[begin Records for processing]
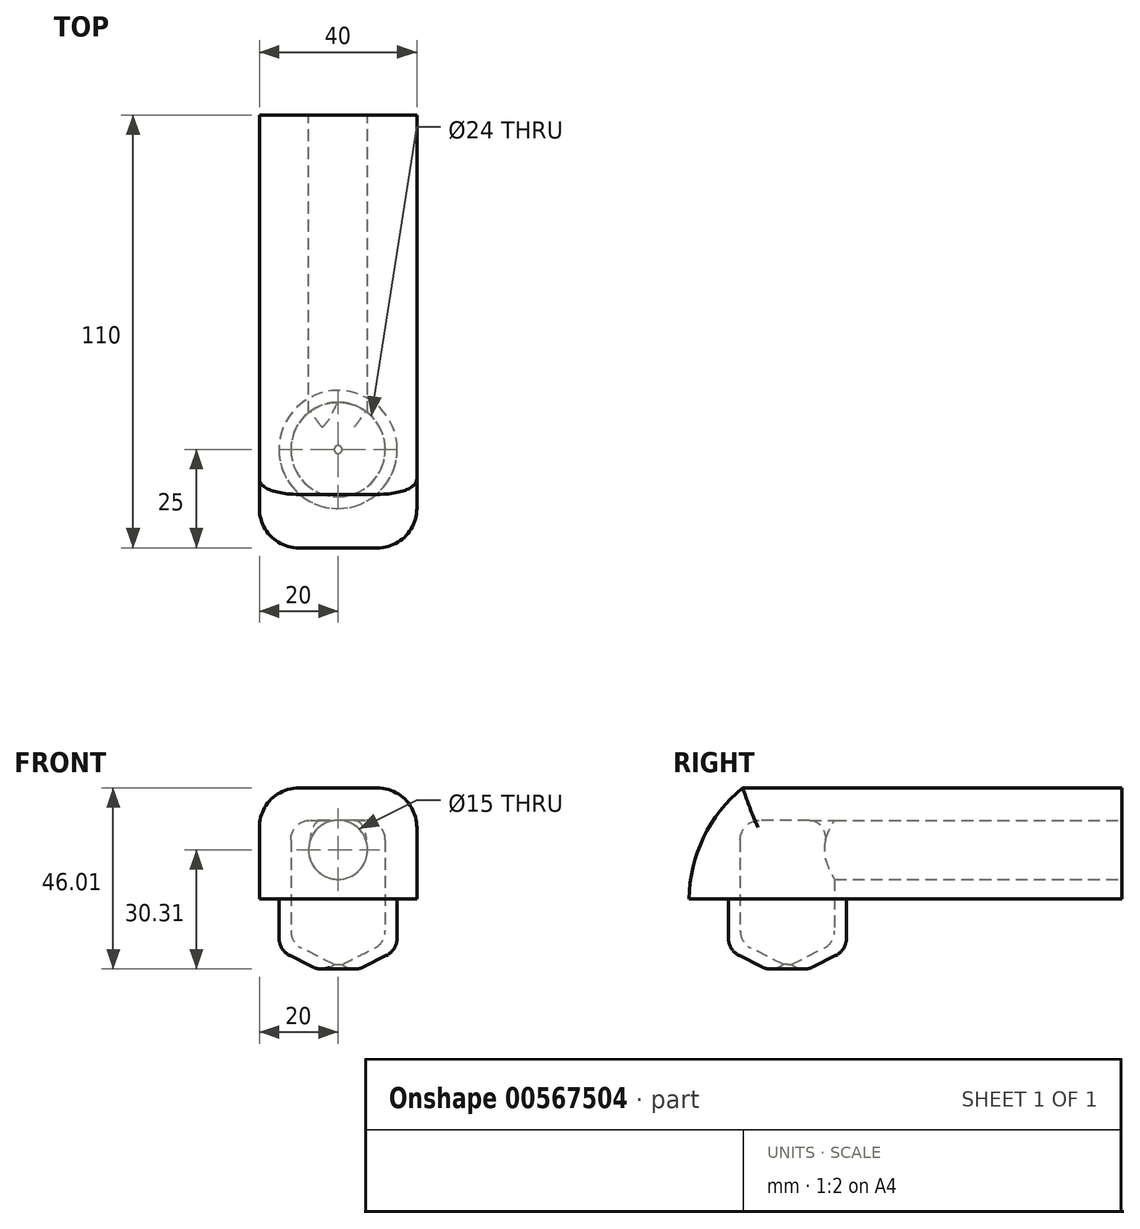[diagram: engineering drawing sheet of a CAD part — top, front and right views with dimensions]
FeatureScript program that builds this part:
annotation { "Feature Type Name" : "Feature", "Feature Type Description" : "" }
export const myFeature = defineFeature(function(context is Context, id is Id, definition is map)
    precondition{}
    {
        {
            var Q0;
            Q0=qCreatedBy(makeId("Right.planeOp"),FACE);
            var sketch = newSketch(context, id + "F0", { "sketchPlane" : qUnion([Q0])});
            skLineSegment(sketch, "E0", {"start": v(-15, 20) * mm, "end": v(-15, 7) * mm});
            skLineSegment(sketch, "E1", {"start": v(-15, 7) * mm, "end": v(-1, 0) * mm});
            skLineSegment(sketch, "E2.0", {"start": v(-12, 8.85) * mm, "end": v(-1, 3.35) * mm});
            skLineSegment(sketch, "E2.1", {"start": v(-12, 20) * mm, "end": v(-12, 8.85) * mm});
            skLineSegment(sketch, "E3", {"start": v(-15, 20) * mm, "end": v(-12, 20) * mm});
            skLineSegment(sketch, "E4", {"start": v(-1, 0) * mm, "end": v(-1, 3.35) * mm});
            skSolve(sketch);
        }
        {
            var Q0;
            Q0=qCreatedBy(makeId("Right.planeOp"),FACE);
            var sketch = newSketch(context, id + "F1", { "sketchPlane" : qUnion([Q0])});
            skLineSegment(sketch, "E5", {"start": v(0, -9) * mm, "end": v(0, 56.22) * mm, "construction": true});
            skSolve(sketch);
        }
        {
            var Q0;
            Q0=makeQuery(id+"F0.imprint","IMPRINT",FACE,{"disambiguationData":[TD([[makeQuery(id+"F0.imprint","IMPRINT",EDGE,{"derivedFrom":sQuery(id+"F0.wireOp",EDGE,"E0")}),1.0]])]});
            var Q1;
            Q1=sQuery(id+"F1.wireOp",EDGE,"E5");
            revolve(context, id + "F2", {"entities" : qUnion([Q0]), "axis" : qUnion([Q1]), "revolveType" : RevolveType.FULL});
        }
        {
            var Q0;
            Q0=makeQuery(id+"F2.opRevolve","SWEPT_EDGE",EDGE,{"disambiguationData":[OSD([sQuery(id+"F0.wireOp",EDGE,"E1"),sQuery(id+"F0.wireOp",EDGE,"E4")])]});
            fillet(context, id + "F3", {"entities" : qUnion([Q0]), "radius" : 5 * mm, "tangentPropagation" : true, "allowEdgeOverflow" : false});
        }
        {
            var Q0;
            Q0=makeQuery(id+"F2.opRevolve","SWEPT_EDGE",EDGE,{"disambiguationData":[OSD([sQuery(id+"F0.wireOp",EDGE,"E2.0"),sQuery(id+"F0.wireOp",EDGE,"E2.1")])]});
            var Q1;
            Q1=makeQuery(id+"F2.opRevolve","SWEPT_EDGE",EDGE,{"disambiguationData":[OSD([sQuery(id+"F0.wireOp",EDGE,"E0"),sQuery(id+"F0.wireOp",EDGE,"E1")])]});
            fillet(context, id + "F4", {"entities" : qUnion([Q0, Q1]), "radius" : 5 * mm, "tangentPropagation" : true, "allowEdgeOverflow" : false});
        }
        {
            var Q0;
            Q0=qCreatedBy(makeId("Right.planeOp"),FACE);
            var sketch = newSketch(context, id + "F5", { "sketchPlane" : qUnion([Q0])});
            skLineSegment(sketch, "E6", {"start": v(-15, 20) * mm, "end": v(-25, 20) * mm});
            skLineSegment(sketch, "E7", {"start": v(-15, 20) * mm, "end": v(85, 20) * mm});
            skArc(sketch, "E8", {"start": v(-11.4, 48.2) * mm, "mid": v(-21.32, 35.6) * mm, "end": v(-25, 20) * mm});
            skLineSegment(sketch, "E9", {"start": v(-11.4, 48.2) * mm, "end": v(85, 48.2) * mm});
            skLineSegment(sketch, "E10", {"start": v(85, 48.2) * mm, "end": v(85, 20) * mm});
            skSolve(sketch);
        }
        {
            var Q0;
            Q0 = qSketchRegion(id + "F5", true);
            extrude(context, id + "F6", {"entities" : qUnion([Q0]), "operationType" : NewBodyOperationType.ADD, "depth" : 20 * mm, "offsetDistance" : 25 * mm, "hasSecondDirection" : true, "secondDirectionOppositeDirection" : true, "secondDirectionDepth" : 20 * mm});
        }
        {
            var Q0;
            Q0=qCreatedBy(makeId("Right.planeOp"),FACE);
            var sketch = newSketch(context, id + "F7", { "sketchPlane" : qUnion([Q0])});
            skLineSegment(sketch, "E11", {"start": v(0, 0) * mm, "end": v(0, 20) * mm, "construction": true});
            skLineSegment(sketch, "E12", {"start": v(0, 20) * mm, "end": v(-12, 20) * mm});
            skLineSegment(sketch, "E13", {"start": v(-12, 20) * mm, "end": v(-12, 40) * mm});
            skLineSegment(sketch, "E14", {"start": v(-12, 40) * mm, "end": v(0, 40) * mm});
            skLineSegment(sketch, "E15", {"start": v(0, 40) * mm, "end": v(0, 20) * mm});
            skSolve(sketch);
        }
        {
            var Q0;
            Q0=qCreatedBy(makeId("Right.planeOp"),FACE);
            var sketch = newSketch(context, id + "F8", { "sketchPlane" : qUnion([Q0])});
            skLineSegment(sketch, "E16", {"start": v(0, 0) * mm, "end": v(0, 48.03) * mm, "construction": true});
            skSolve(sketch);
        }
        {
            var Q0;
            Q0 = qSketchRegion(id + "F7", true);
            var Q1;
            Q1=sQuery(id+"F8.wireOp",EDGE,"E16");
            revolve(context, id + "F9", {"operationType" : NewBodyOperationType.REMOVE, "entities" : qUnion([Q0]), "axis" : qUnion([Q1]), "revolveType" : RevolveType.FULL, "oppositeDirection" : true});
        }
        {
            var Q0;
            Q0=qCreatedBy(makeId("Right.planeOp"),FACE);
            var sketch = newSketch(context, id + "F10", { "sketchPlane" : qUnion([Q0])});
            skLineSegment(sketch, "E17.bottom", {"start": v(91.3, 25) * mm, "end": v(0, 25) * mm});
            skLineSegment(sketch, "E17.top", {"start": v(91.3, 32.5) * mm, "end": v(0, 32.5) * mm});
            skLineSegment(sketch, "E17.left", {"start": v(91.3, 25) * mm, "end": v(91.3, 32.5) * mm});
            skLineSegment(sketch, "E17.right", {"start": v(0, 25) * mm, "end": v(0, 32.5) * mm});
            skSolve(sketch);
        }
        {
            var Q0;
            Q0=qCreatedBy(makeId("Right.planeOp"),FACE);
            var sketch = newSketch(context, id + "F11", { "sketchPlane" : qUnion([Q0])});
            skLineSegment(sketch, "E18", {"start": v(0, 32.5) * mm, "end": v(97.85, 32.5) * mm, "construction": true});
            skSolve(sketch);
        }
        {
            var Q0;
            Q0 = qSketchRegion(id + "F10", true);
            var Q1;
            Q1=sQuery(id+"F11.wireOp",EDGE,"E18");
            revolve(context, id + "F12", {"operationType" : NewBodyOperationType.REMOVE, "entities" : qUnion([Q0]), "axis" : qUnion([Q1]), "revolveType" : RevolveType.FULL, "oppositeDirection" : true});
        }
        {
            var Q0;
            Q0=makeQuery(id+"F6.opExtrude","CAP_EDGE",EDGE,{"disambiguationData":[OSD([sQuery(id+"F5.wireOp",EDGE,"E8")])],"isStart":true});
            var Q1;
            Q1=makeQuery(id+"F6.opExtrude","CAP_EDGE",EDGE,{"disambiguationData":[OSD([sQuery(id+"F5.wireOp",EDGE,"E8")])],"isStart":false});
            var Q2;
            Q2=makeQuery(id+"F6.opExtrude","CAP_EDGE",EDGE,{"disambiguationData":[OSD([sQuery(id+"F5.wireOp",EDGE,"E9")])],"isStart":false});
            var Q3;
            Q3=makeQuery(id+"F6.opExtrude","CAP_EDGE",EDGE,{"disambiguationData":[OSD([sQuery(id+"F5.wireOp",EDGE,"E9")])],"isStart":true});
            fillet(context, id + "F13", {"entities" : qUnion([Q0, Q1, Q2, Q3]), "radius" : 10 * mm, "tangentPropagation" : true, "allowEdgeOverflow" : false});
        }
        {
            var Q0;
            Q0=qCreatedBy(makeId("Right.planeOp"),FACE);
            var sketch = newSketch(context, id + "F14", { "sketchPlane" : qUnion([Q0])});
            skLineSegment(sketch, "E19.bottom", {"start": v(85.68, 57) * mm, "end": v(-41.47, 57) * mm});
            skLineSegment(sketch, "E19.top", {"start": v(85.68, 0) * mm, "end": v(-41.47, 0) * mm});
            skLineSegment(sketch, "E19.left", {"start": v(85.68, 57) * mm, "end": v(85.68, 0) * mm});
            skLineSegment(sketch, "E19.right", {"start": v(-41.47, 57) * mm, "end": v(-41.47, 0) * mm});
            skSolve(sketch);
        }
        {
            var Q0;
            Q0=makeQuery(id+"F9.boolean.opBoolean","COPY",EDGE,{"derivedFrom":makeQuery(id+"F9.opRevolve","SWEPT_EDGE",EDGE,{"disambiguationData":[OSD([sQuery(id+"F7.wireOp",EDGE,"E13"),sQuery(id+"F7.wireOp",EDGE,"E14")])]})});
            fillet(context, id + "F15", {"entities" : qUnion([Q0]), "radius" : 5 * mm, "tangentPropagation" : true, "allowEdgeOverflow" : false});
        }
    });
[end Records for processing]
#### [Instruction]
Show each line in the items that contains the string "bottom". Match case.

#### [Finished answer]
            skLineSegment(sketch, "E17.bottom", {"start": v(91.3, 25) * mm, "end": v(0, 25) * mm});
            skLineSegment(sketch, "E19.bottom", {"start": v(85.68, 57) * mm, "end": v(-41.47, 57) * mm});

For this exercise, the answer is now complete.